«Terremer», tel père, tel fils

— 

«Les contes de Terremer», de Goro Miyazaki, est sorti sur les écrans le 4 avril 2007.
«Les contes de Terremer», de Goro Miyazaki, est sorti sur les écrans le 4 avril 2007. — Buena Vista International

Goro Miyazaki, fils du réalisateur du «Voyage de Chihiro», marche avec talent sur les traces de son père Hayao. «Les Contes de Terremer» suit les aventures d’un jeune homme au passé douloureux, d’une fillette opiniâtre et d’un puissant enchanteur pour contrer un être maléfique et androgyne. Il y a un quart de siècle,  Miyazaki père avait tenté de porter à l’écran ces aventures épiques inspirées d’une série de romans de l’Américaine Ursula K. Le Guin. C’est aujourd’hui le fiston qui reprend le projet en s’appuyant sur un superbe manga dessiné par Hayao lui-même.

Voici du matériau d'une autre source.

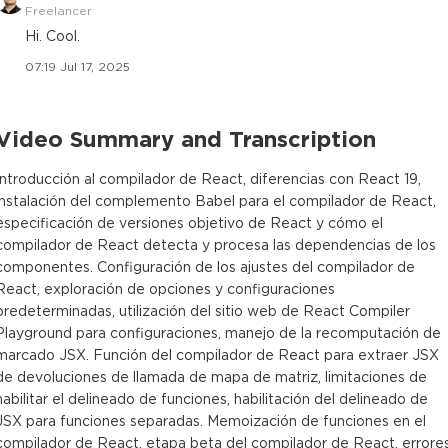
Freelancer
Hi. Cool.
07:19 Jul 17, 2025
Video Summary and Transcription
Introducción al compilador de React, diferencias con React 19,
instalación del complemento Babel para el compilador de React,
especificación de versiones objetivo de React y cómo el
compilador de React detecta y procesa las dependencias de los
componentes. Configuración de los ajustes del compilador de
React, exploración de opciones y configuraciones
predeterminadas, utilización del sitio web de React Compiler
Playground para configuraciones, manejo de la recomputación de
marcado JSX. Función del compilador de React para extraer JSX
de devoluciones de llamada de mapa de matriz, limitaciones de
habilitar el delineado de funciones, habilitación del delineado de
JSX para funciones separadas. Memoización de funciones en el
compilador de React, etapa beta del compilador de React, errore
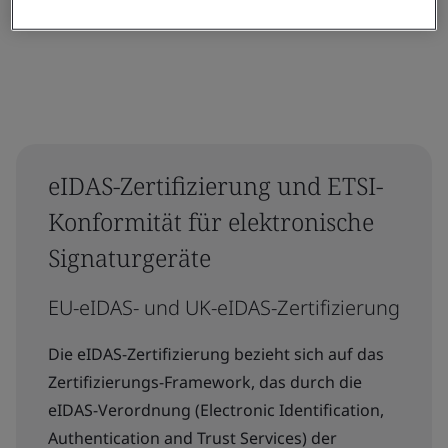
eIDAS-Zertifizierung und ETSI-
Konformität für elektronische
Signaturgeräte
EU-eIDAS- und UK-eIDAS-Zertifizierung
Die eIDAS-Zertifizierung bezieht sich auf das
Zertifizierungs-Framework, das durch die
eIDAS-Verordnung (Electronic Identification,
Authentication and Trust Services) der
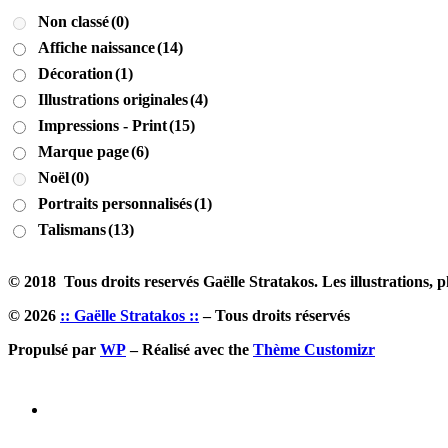
Non classé
(0)
Affiche naissance
(14)
Décoration
(1)
Illustrations originales
(4)
Impressions - Print
(15)
Marque page
(6)
Noël
(0)
Portraits personnalisés
(1)
Talismans
(13)
© 2018 Tous droits reservés Gaëlle Stratakos. Les illustrations, ph
© 2026
:: Gaëlle Stratakos ::
– Tous droits réservés
Propulsé par
WP
– Réalisé avec the
Thème Customizr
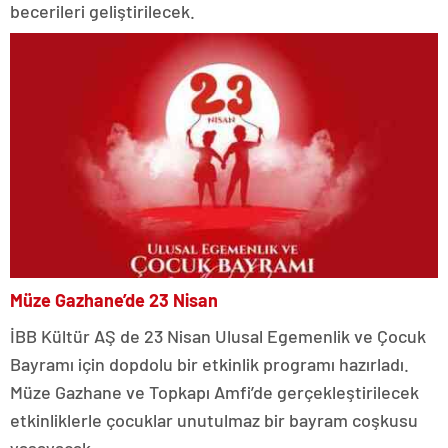
becerileri geliştirilecek.
Müze Gazhane’de 23 Nisan
İBB Kültür AŞ de 23 Nisan Ulusal Egemenlik ve Çocuk
Bayramı için dopdolu bir etkinlik programı hazırladı.
Müze Gazhane ve Topkapı Amfi’de gerçekleştirilecek
etkinliklerle çocuklar unutulmaz bir bayram coşkusu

S’il n’atteint pas le génie de son géniteur, Goro Miyazaki possède un réel talent pour faire siens des éléments proches de l’univers paternel. La fillette résolue rappelle Nausicaä de la vallée du vent ou la princesse Mononoké. Le message écologique et les paysages variés sont aussi emblématiques des studios Ghibli, producteurs de chefs-d’œuvre d’Hayao Miyazaki depuis «Le Château dans le ciel» (1986). Dessinateurs et animateurs chevronnés, fidèles collaborateurs du maitre se sont mis au service de son fils pour faire passer les spectateurs de villes inspirées de l’architecture italienne à des forêts évoquant le Japon rural. Ces images somptueuses servent une belle histoire à mi-chemin entre «Harry Potter» et «Le Seigneur des anneaux». Plus encore que les capacités de réalisateurs de Goro, «Les Contes de Terremer» démontrent que les studios Ghibli sont à l’apogée de leur puissance créatrice.